When the council has received all the submissions, and any further submissions, council officers prepare a report that includes:

  • a summary and analysis of the submissions and further submissions
  • recommendations on which parts of the proposal/application to adopt, remove or modify.

The council will then hold a hearing if submitters have indicated they want to be heard.

If you choose to be heard, the council will notify you of the hearing date and you will have an opportunity to present oral submissions.

Note that the submissions and hearings will form part of the public records. In some cases, councils will provide additional information they receive on their websites and/or offices to ensure transparency in the process.

Let the council know if you want to withdraw your request to speak at the hearing. Your written submission will still be considered if you don’t speak.


For planning proposals…

As a submitter, the council will notify you of its decisions on submissions.

The council bases its decision on the proposed planning proposals, the section 32 and 32AA reports, the written submissions, and the officer’s report.

The council will give reasons for accepting or rejecting submissions.

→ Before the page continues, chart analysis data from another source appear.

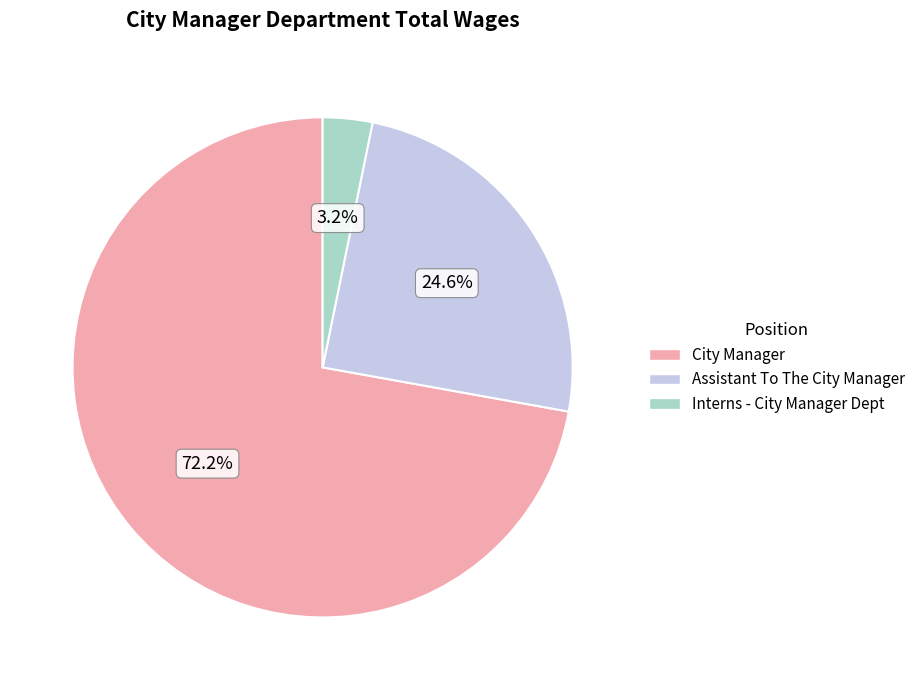

To the nearest percent, what is the difference between the Assistant To The City Manager and Interns - City Manager Dept slice percentages?

21%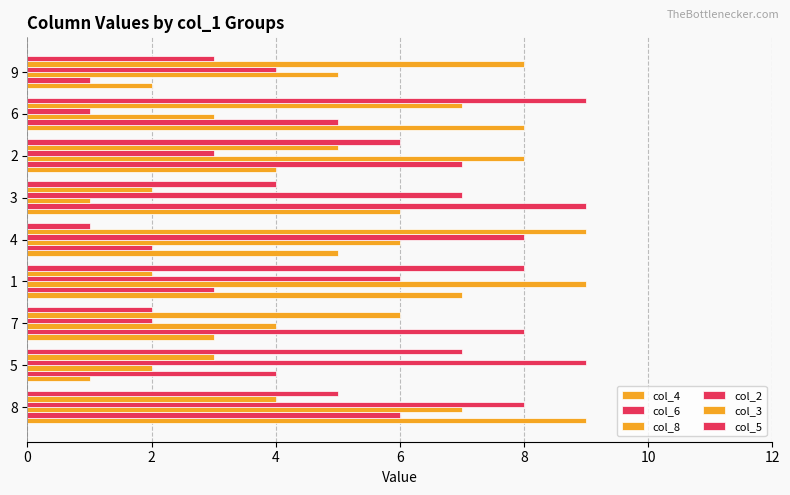

What is the average value of the col_3 series?

5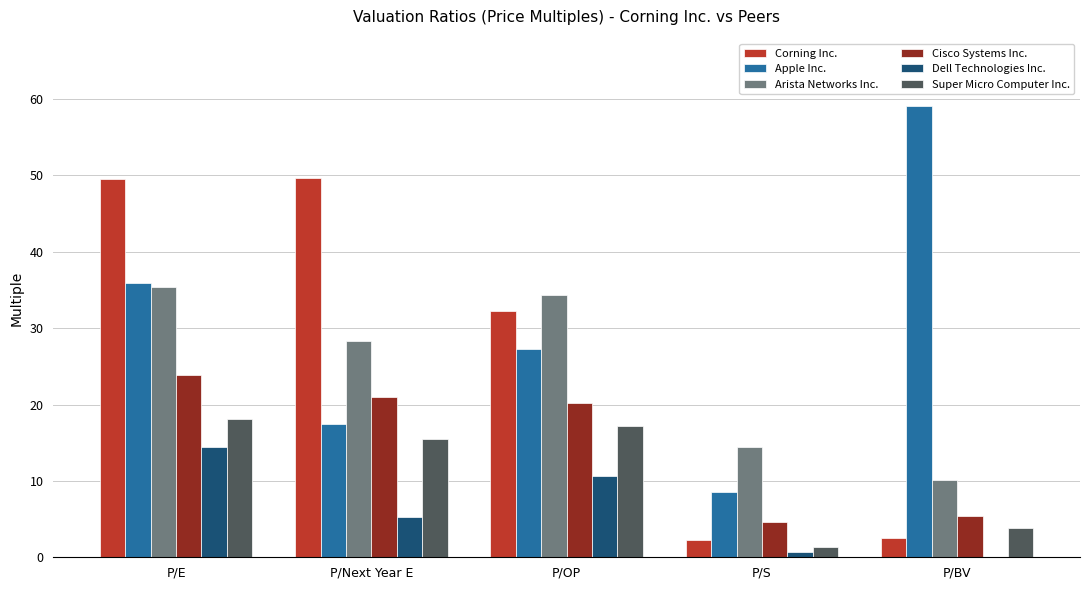

Which category has the highest value in the Cisco Systems Inc. series?

P/E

It will also publicly notify its decision.

For resource consents…

The council must make a decision on the resource consent application within a set timeframe.

The council bases its decision on the written submissions and the officer’s report.

If you made a submission on a plan or resource consent, you’ll get a letter from the council telling you about the decision.


Depending on the type of process, you can lodge an appeal with the Environment Court if you:

  • are unhappy with the council’s decision on a proposal, and
  • have made a submission on a proposal, and
  • are not appealing on the basis of trade competition.

You cannot lodge an appeal about an aspect of your submission that was struck out.

Appeals under other planning processes

In some circumstances, a right of appeal may be limited because a streamlined or freshwater planning process has been used. See Getting involved in council plans for more information.

If you’re thinking of appealing a decision, get professional advice first. It can save you time and costs later. A lawyer or planning consultant should be able to tell you if an appeal is likely to be successful.